Nesta retomada, o espaço escolhido foi o Museu do Meio Ambiente, no Jardim Botânico, “a locação dos sonhos” de Tatiana. Serão mais de 50 grifes, entre elas Caché, Salts, Fernanda Di Biase, Nui Nui, Ylla, Tarliza Schall e Nadrux. “Temos designers de vários Estados do Brasil: Rio de Janeiro, São Paulo, Minas Gerais, Espírito Santo, Bahia... Hoje, acreditamos ser um acelerador dentro da estrutura da moda nacional. Abrimos portas e refrescamos a indústria. Apresentamos os talentos ao mercado e fazemos a ponte com a imprensa.”

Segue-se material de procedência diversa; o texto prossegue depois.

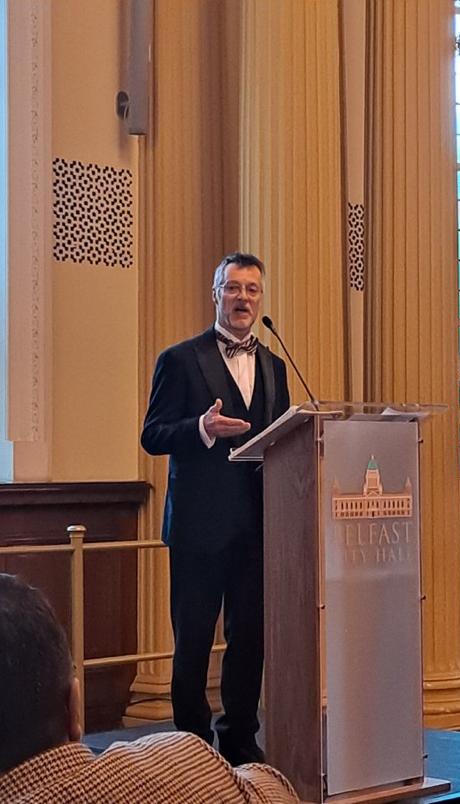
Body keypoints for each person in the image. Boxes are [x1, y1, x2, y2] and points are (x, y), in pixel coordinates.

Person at [141, 252, 290, 766]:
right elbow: (153, 435)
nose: (242, 297)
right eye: (233, 287)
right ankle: (191, 743)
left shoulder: (274, 366)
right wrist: (201, 428)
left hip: (258, 527)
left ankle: (241, 736)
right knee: (194, 641)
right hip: (198, 528)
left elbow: (279, 439)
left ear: (260, 298)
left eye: (251, 289)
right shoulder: (180, 360)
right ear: (216, 294)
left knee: (249, 639)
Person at [0, 573, 298, 803]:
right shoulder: (191, 766)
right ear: (73, 707)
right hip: (194, 533)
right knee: (191, 644)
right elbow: (276, 792)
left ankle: (240, 740)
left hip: (243, 531)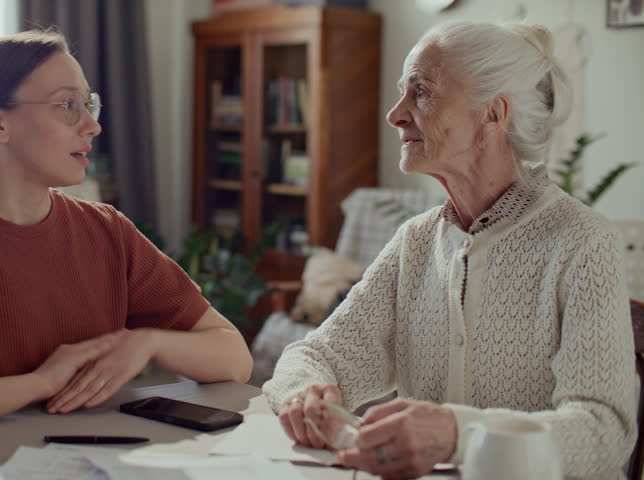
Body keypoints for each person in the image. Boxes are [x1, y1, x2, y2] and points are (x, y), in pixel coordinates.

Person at [264, 21, 637, 480]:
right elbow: (314, 356)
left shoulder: (582, 242)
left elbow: (605, 431)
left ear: (492, 115)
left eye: (421, 92)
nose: (395, 114)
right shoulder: (416, 242)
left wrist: (457, 434)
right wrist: (307, 392)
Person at [0, 30, 252, 442]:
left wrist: (146, 342)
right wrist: (41, 383)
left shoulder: (108, 231)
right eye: (67, 105)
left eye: (89, 104)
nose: (93, 125)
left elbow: (233, 357)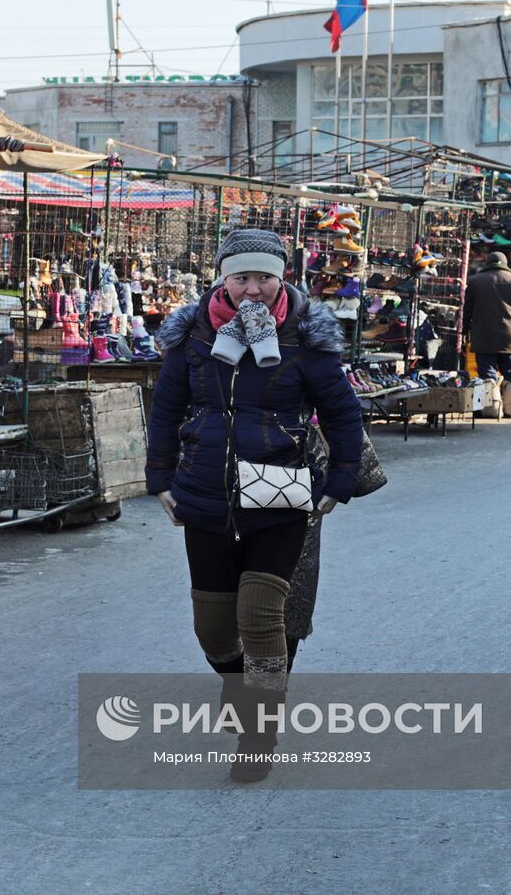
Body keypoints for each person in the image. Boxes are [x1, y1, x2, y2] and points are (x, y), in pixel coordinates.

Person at [145, 228, 362, 783]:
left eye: (264, 276)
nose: (253, 289)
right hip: (205, 494)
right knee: (213, 632)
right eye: (241, 277)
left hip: (279, 493)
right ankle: (242, 690)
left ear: (282, 277)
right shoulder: (193, 336)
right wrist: (160, 480)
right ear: (223, 279)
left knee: (261, 617)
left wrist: (338, 483)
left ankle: (257, 731)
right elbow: (166, 410)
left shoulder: (307, 341)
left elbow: (342, 414)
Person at [462, 251, 511, 418]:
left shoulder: (475, 282)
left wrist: (464, 330)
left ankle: (490, 409)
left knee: (487, 372)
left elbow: (467, 310)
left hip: (484, 334)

Tatiana também avisa que a edição, que acontecerá de 27 a 29 de agosto, será pontuada por três temas: sustentabilidade, saúde e espiritualidade, que serão debatidos em uma série de palestras. “Queremos trazer uma mensagem positiva, mostrar que podemos ter uma vida mesmo diante desse caos, desde que sejamos responsáveis. É realmente emocionante estar de volta após experiências virtuais em 2020”, observa a carioca. “Esse movimento não é só consumo. É um gerador de comportamento e empregos.”